- **Exercise aim**: Could you copy the records from the line with "Count the number of values greater than 238." up to and including the line with "What is the maximum value for Wagering Tax?", swapping "maximum" for "highest" and leaving everything else unchanged? Leave the pictures out.

Data for analysis: Begin

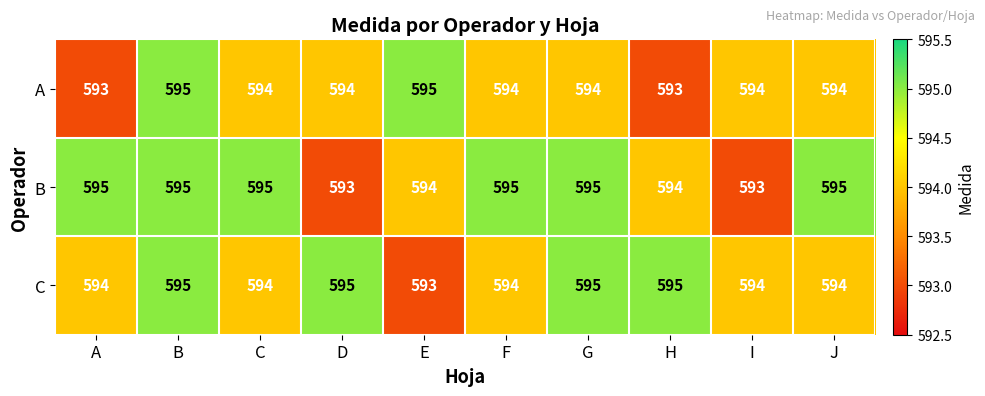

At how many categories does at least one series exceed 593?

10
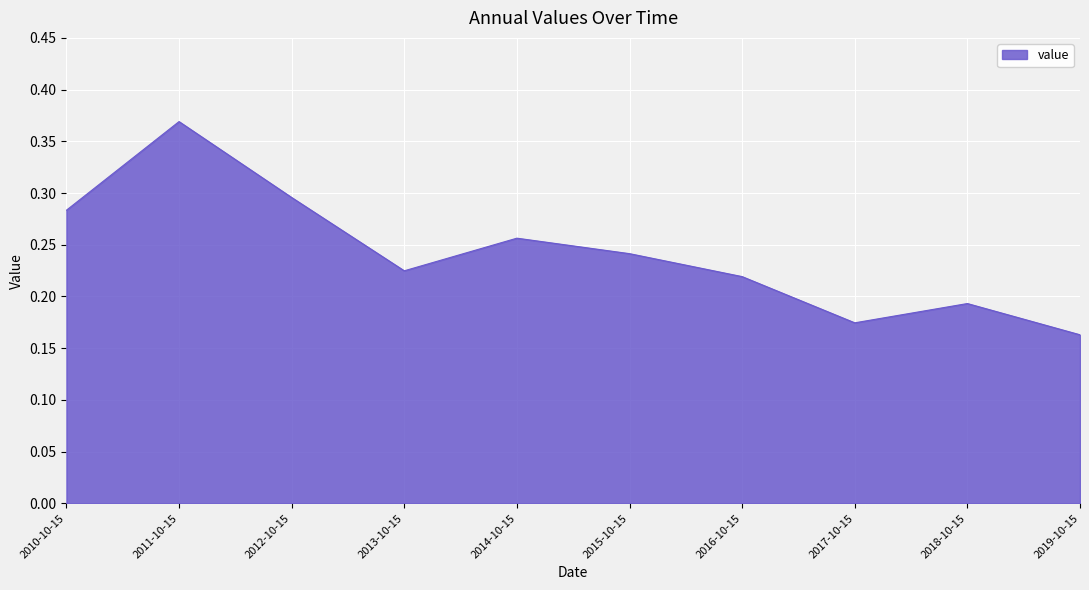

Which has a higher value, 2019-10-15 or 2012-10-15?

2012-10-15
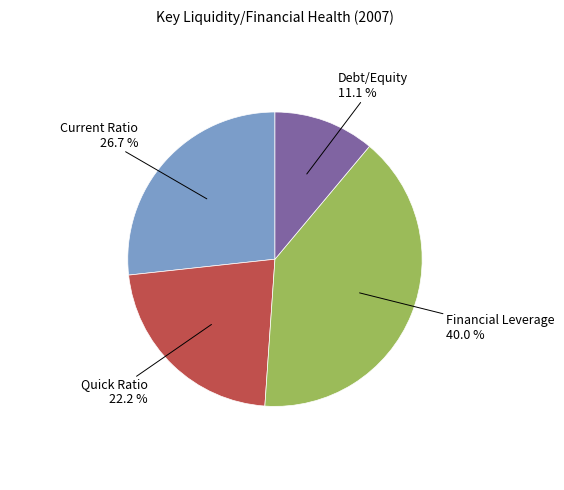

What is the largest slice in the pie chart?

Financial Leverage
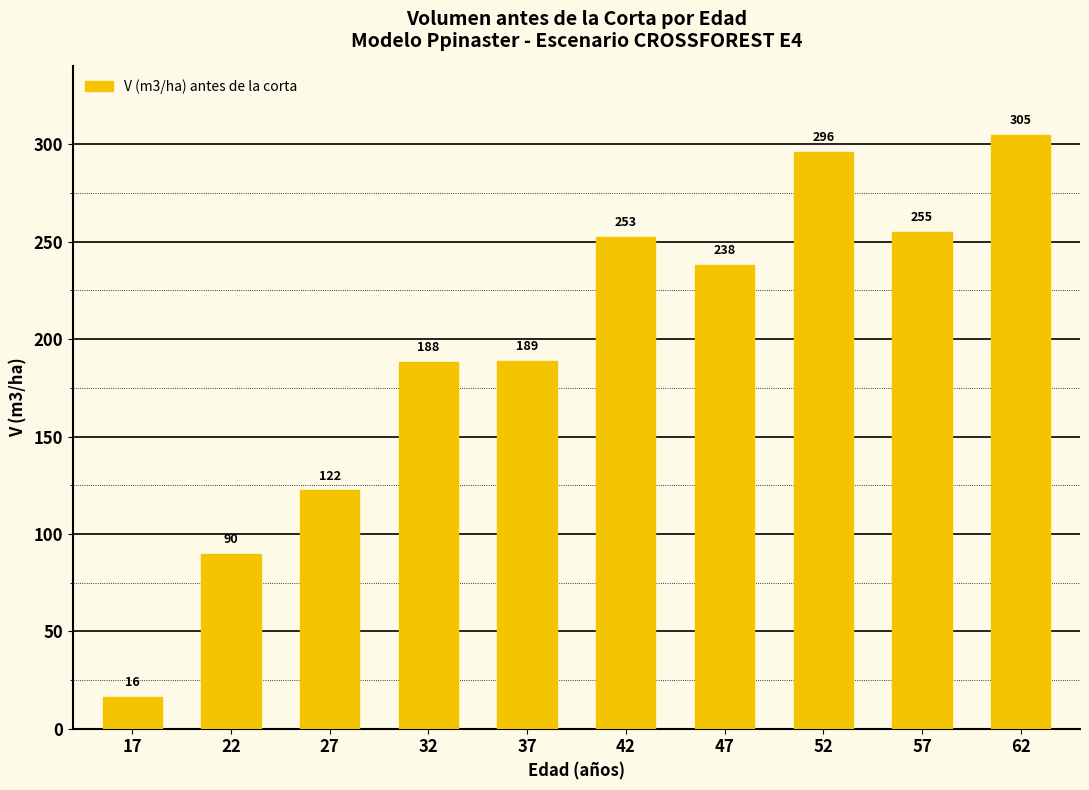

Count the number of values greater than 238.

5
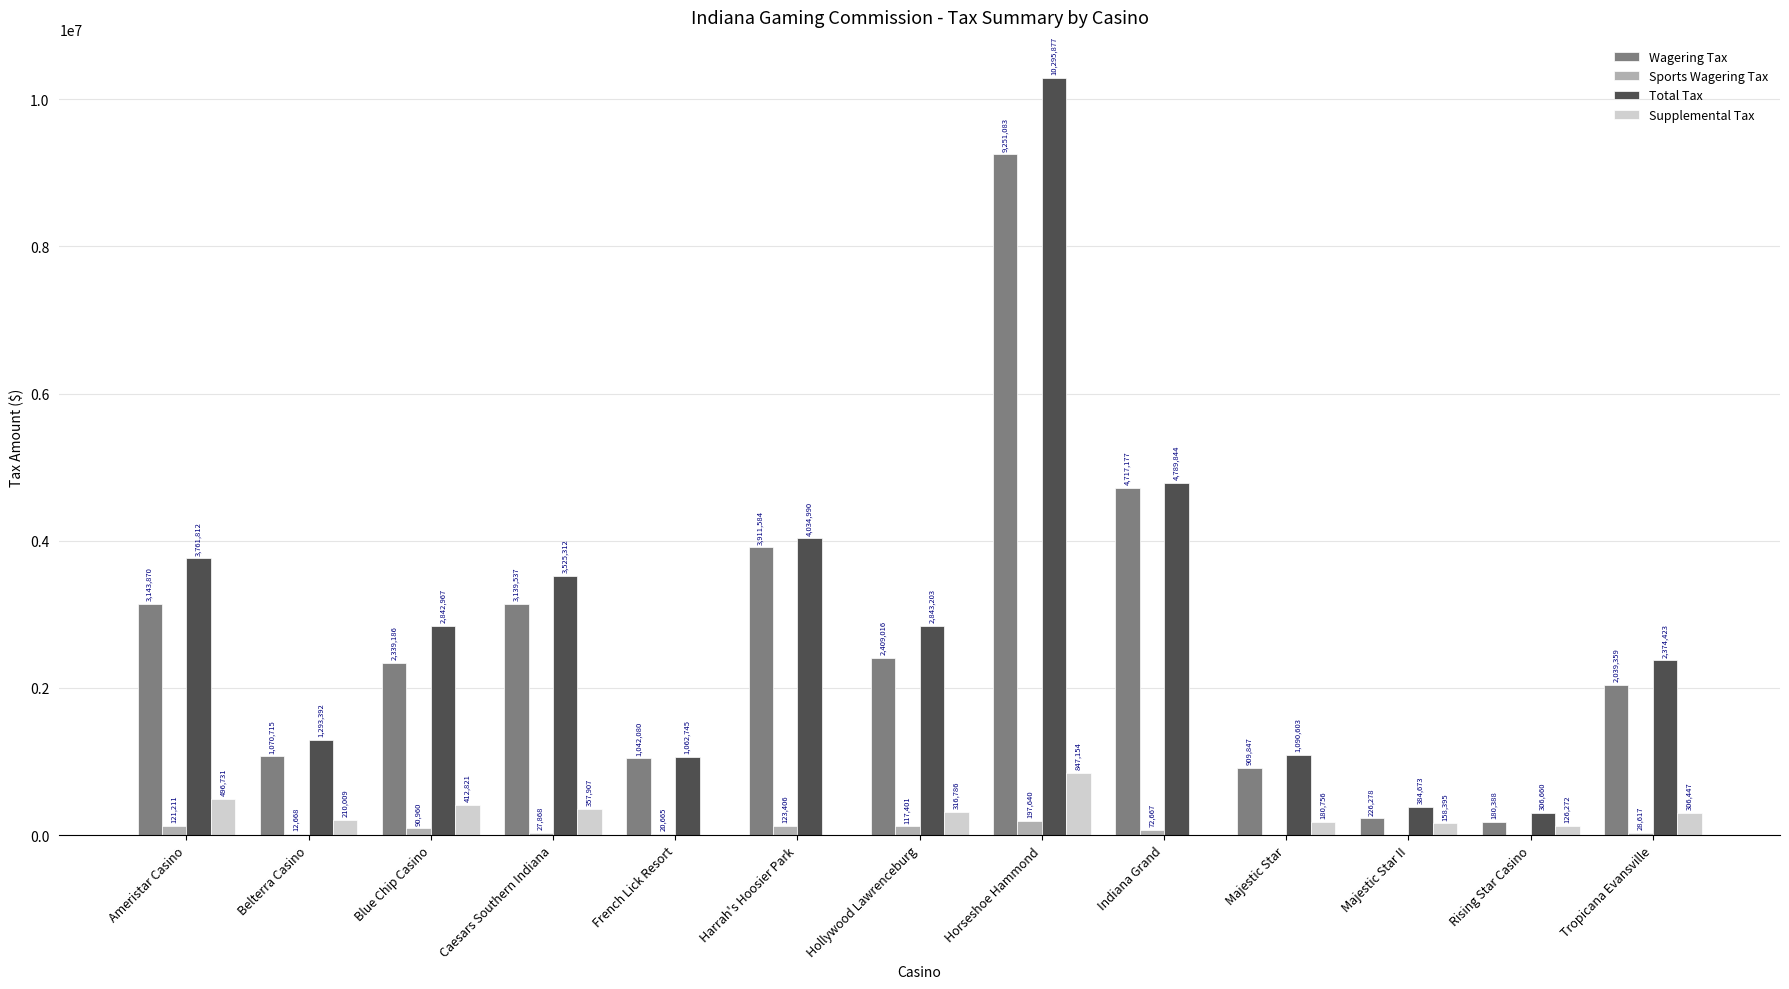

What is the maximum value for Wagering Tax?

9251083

Data for analysis: End
Data for analysis: Begin

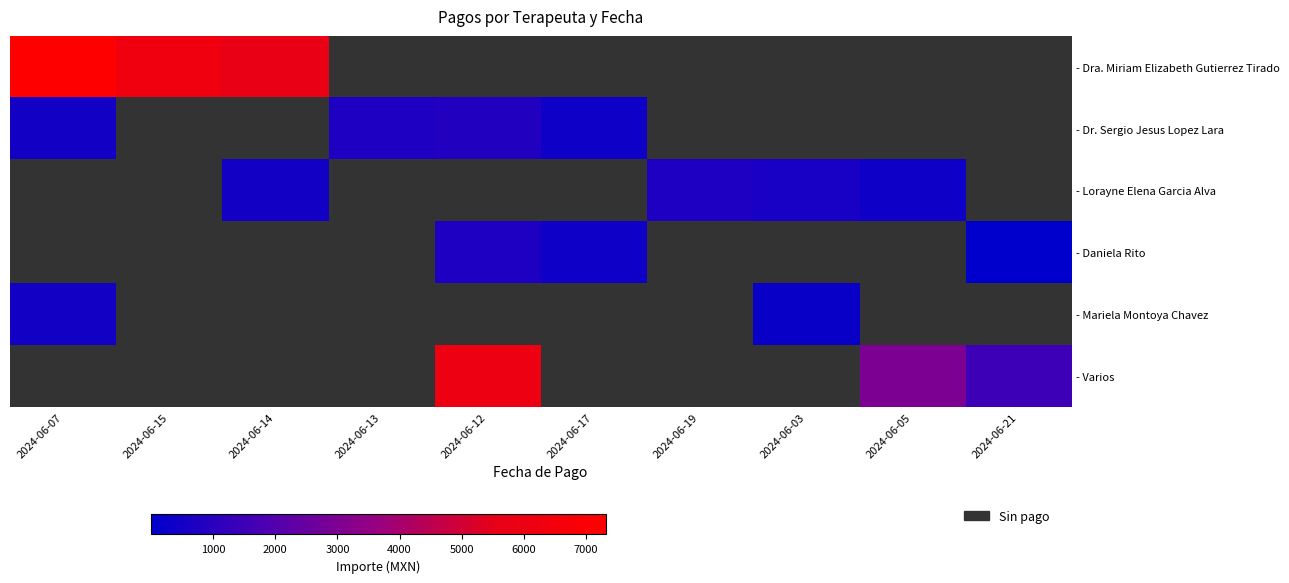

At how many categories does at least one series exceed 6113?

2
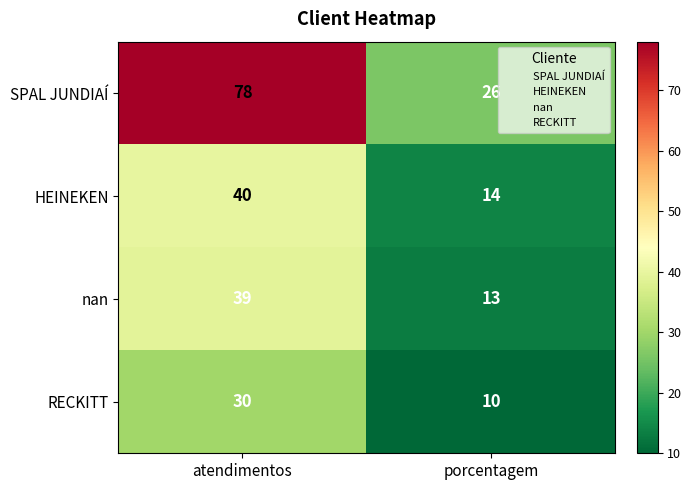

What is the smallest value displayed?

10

Data for analysis: End
Data for analysis: Begin

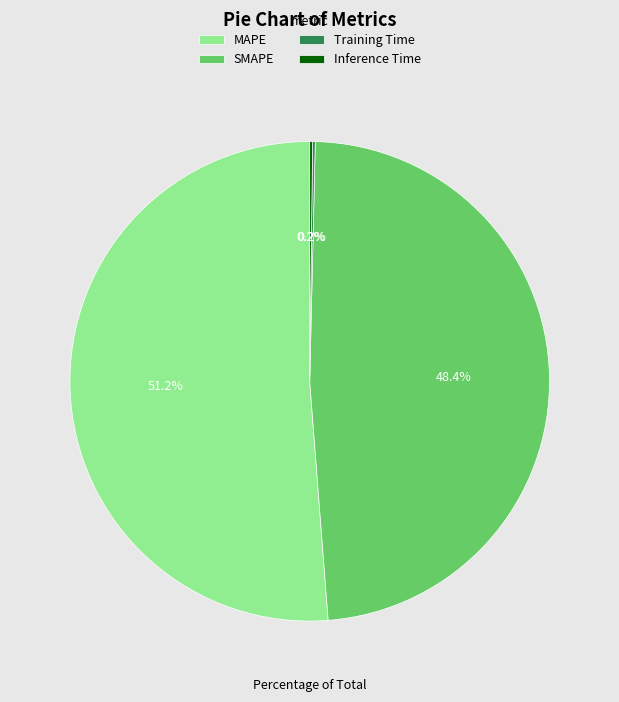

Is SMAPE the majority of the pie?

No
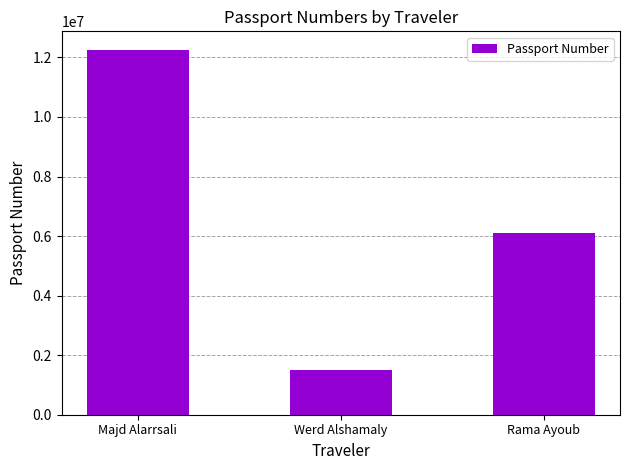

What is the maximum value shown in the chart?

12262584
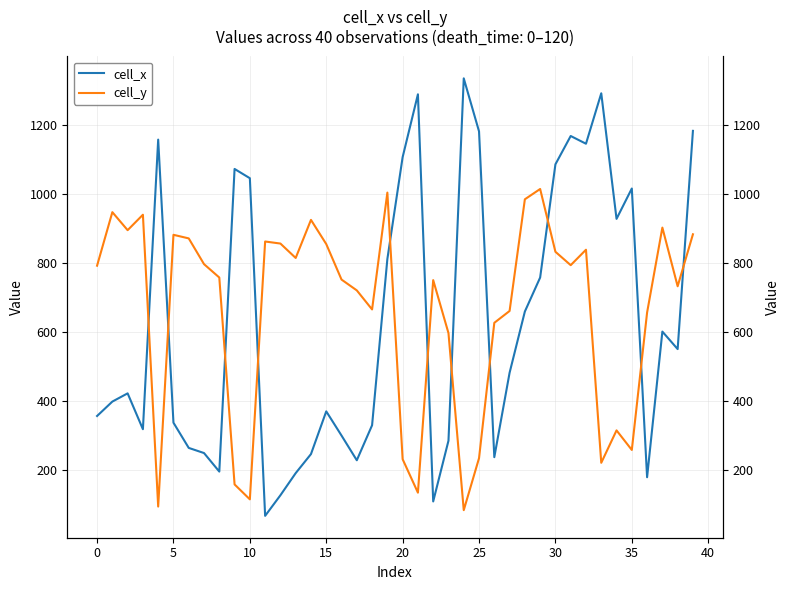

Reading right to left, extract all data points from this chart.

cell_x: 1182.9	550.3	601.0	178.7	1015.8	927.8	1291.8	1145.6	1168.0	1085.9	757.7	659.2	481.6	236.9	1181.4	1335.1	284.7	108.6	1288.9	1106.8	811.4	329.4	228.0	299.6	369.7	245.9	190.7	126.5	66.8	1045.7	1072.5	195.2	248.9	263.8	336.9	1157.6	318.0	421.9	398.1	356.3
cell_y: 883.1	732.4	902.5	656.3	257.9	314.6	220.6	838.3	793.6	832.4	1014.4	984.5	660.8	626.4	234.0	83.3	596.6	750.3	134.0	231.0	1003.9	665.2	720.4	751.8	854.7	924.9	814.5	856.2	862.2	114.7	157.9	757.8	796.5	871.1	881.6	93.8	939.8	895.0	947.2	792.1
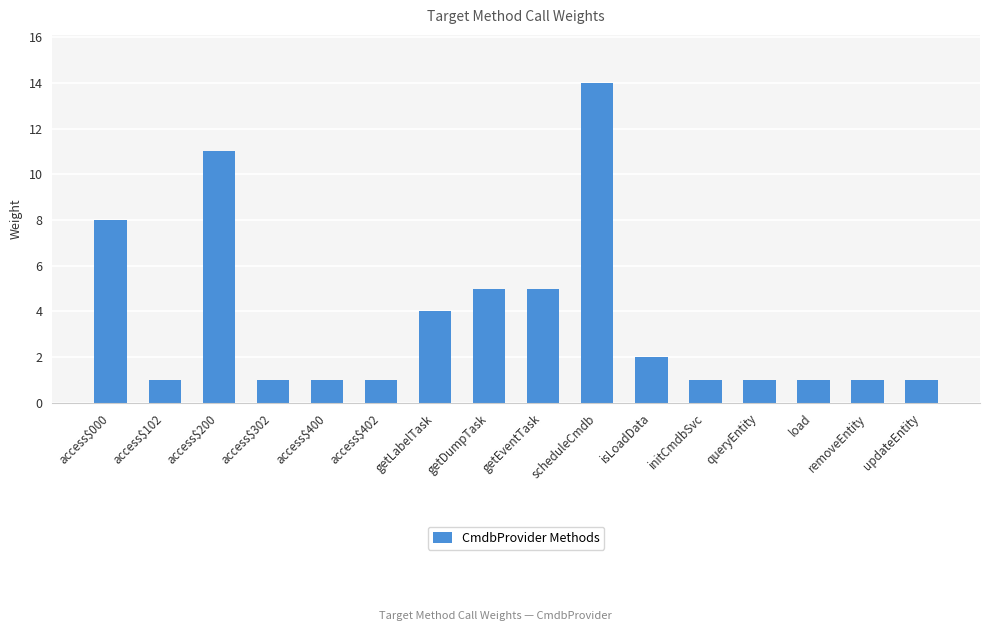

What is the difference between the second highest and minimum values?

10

Data for analysis: End

- **Task result**:
Count the number of values greater than 238.

5

What is the highest value for Wagering Tax?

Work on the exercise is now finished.